Текст документа
БОРИС ПАСТЕРНАК

Осенью 1961 года Аля наконец получила квартиру. Комната была совсем пустая, только посреди стоял игрушечный мягкий пудель, которого подарила Аня Саакянц. Мы обнялись. Аля прошептала:

– Моя первая своя комната в жизни!

Кончились мытарства в темном, заставленном углу у тети Лили, где не было ни своего стола, ни даже стула, а только матрас на двух сундуках. Не надо было ходить к соседу Леве, чтобы в его отсутствие печатать на машинке, не надо было, наконец, круглый год жить в только что построенном домике в Тарусе, вдали от Москвы, вдали от всего, что тогда было жизненно необходимо и давало заработок.

Показанные записи
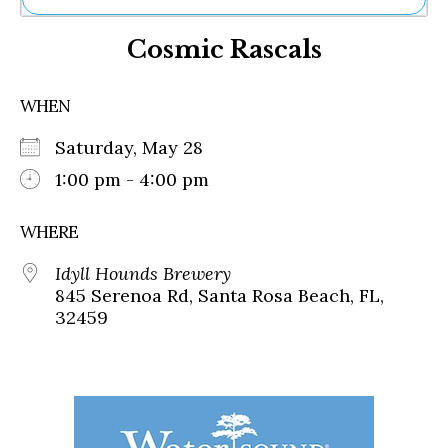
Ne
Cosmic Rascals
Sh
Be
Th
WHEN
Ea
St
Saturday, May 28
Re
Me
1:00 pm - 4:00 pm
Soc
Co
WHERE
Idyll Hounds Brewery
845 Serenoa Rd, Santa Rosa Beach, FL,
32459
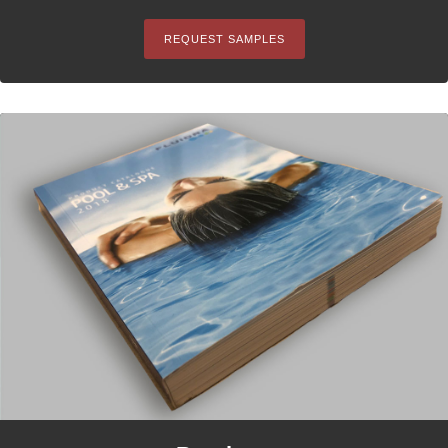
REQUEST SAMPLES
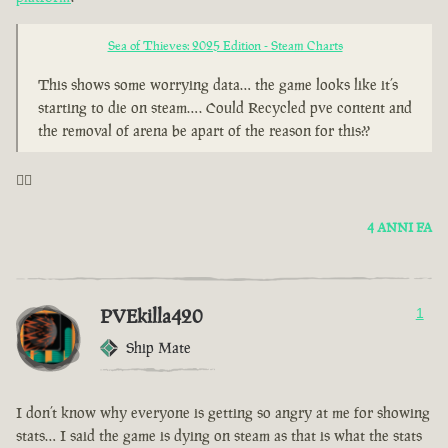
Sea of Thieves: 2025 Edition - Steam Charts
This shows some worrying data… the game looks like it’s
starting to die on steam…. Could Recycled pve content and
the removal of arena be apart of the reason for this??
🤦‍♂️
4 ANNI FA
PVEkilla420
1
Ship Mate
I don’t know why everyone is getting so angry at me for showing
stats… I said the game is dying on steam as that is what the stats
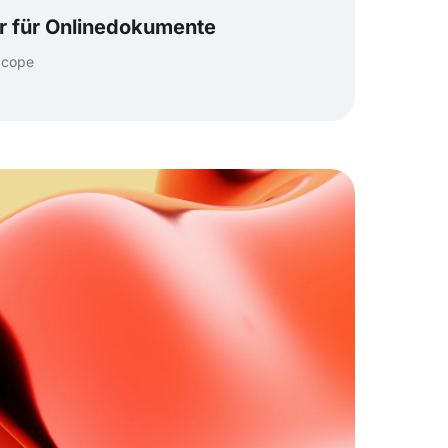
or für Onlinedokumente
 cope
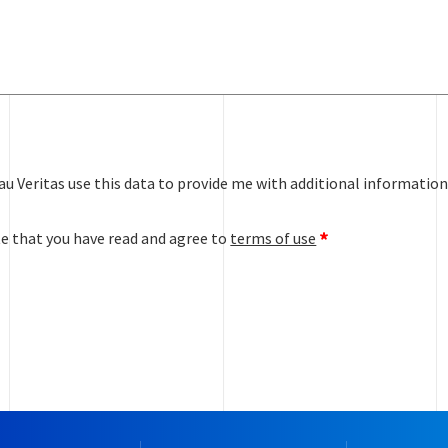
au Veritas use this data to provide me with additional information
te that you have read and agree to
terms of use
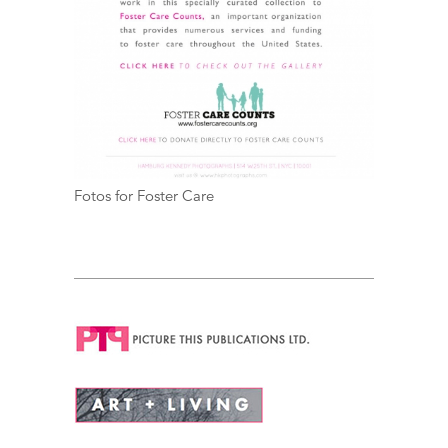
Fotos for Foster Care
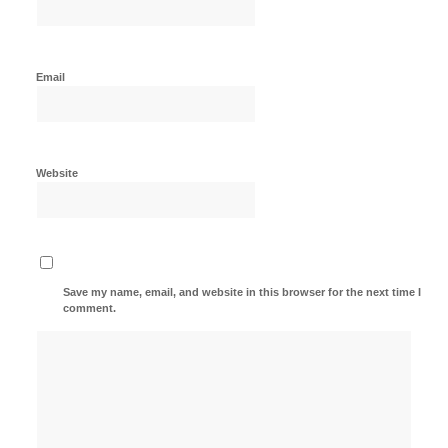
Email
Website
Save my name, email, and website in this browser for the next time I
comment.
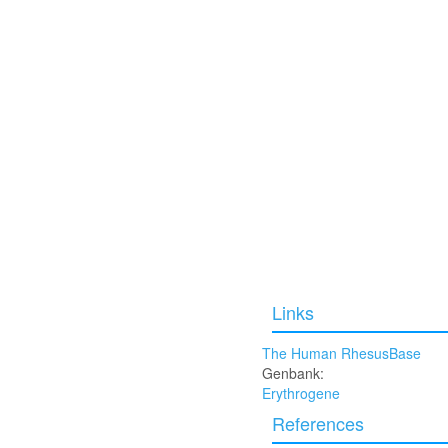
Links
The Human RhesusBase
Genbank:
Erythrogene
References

Что нужно сделать
a) Кто, судя по отрывку о квартире Али, подарил игрушечного мягкого пуделя?
b) Переведите на английский это предложение из отрывка о квартире Али: «Комната была совсем пустая, только посреди стоял игрушечный мягкий пудель, которого подарила Аня Саакянц.»
c) Перечислите всех людей, которых отрывок о квартире Али называет по имени, не считая заголовка.
Записи здесь ни при чем.

Ответы по заданиям
a) Аня Саакянц.

b) The room was completely empty; only a soft toy poodle, a gift from Anya Saakyants, stood in the middle.

c) Аля, Аня Саакянц, тетя Лиля, сосед Лева.